A study by researchers from the University of Maryland, Urban Emissions Info, University of Massachusetts Amherst and Texas Tech University, published by the National Academy of Sciences of the USA, has found that 78,000 deaths in India were already attributable to coal plants in 2018, the base year for the study. If all coal plants in the pipeline were set up, deaths linked to them would go up to 1,12,000 annually. And the lifetime impact of these new plants is estimated to be 8,44,000 premature deaths.
“We first run the model using estimates of emissions of PM2.5, NOx and SO2 from all sources except power plants in 2018… We run the model again, adding power plant emissions from 2018… In the third run, we add emissions from planned plants,” lead author Dr Maureen Cropper told TOI. Then, mortality was calculated for stroke, ischemic heart disease, chronic obstructive pulmonary disease, lower respiratory infections, diabetes mellitus and lung cancer.

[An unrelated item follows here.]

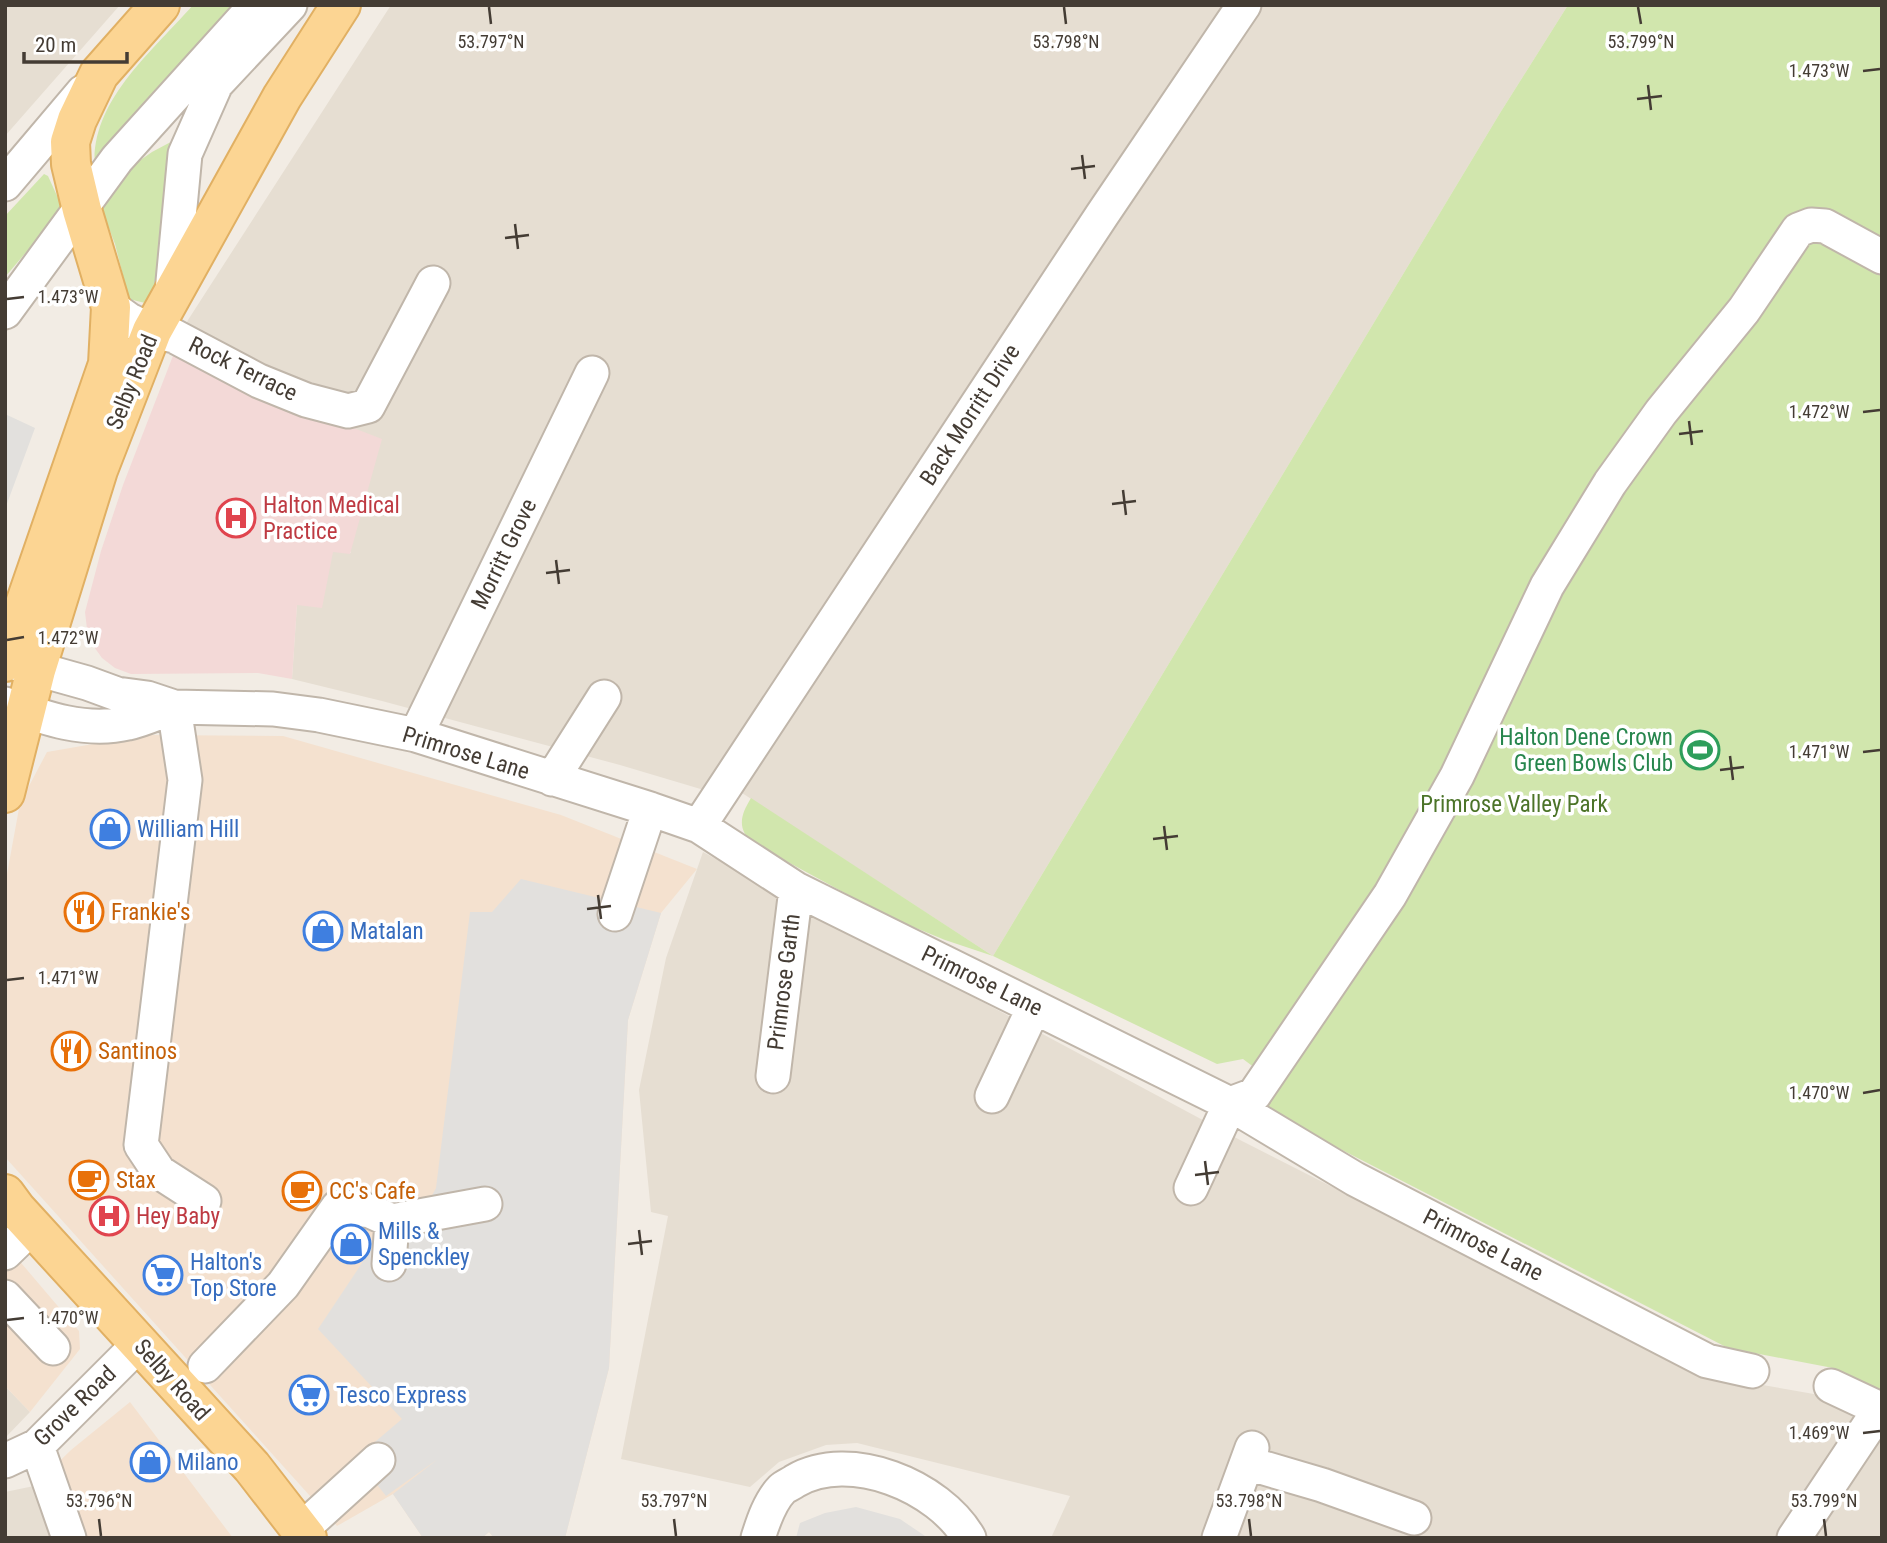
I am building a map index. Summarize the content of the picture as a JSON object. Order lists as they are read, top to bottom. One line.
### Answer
{"streets":{"main road":["Selby Road"],"street":["Rock Terrace","Back Morritt Drive","Morritt Grove","Primrose Lane","Primrose Garth","Grove Road"]},"crossings":[["Rock Terrace","Selby Road"],["Selby Road","Primrose Lane"],["Selby Road","Grove Road"],["Back Morritt Drive","Primrose Lane"],["Morritt Grove","Primrose Lane"],["Primrose Lane","Primrose Garth"]],"parks":["Primrose Valley Park"],"places":{"hospital":["Halton Medical Practice","Hey Baby"],"sports":["Halton Dene Crown Green Bowls Club"],"shop":["William Hill","Matalan","Mills & Spenckley","Milano"],"restaurant":["Frankie's","Santinos"],"cafe":["Stax","CC's Cafe"],"supermarket":["Halton's Top Store","Tesco Express"]},"scale_bar":"20 m","coordinates":["53.797°N","53.798°N","53.799°N","1.473°W","1.472°W","1.471°W","1.470°W","1.469°W","53.796°N"]}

They found that ambient PM2.5 in 2018 was 53.5µg/m3 — higher in the Indo-Gangetic plain and in areas with high coal-powered plants than in southern India — which would increase to 55.9µg/m3 if all planned plants started operating. With new plants, the share of coal-fired power plants to PM2.5 would go up from 9% in 2018 to 13% by 2030 across the country.

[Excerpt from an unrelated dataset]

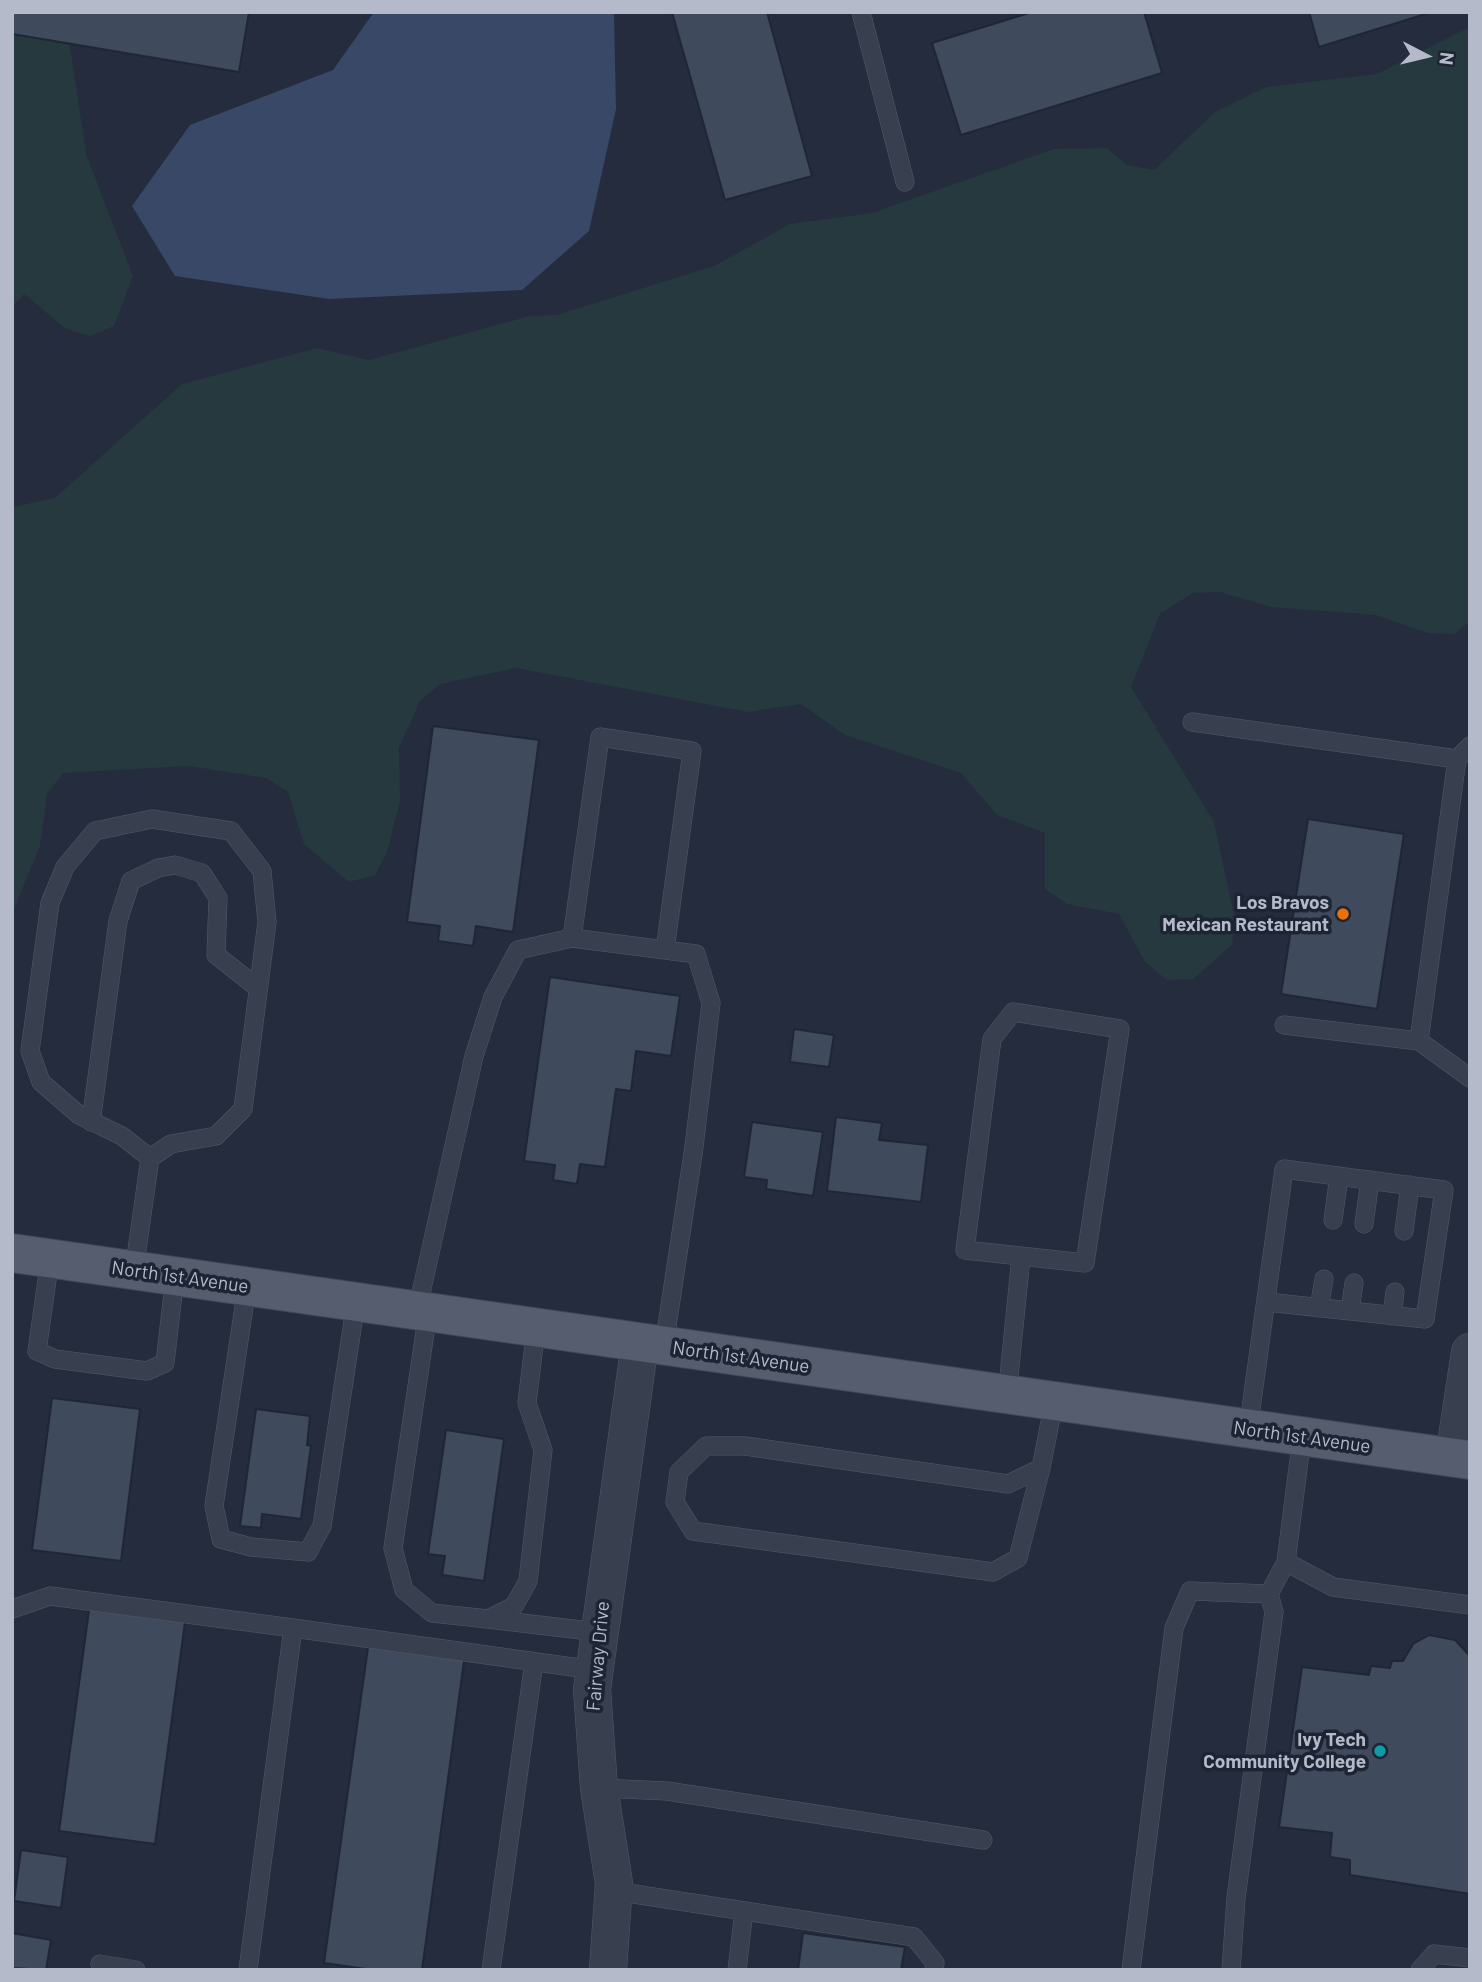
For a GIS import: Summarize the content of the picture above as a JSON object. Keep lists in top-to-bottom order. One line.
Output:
{"streets":{"main road":["North 1st Avenue"],"street":["Fairway Drive"]},"crossings":[["North 1st Avenue","Fairway Drive"]],"places":["Los Bravos Mexican Restaurant","Ivy Tech Community College"],"north":"right"}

“In Odisha and Jharkhand, where planned plants double installed coal capacity, deaths increase by 50%,” the paper said. “Bihar and West Bengal are downwind of large expansions of capacity in Jharkhand and Odisha and, under the assumption that current pollution control practices continue, will experience significant health impacts from cross-border pollution.”
Two things could change the scale of this impact in opposite ways — households switching to cleaner fuels and full implementation of new air regulations.
“In Bihar, Jharkhand, Odisha, and Chhattisgarh, over 75% households burn solid fuels for cooking; in Uttar Pradesh, West Bengal, Madhya Pradesh, and Rajasthan, approximately two-thirds of households do,” the paper said. “When people are already inhaling a lot of PM2.5 from household air pollution, the impact of power plant emissions is much smaller than if they were not exposed to household air pollution,” Cropper explained.
And while there are regulations for thermal power plant emissions, notified in 2015, they are not being enforced. The study calculated that mere implementation of the 2015 regulations would reduce coal power plant PM2.5 by up to 70% every year.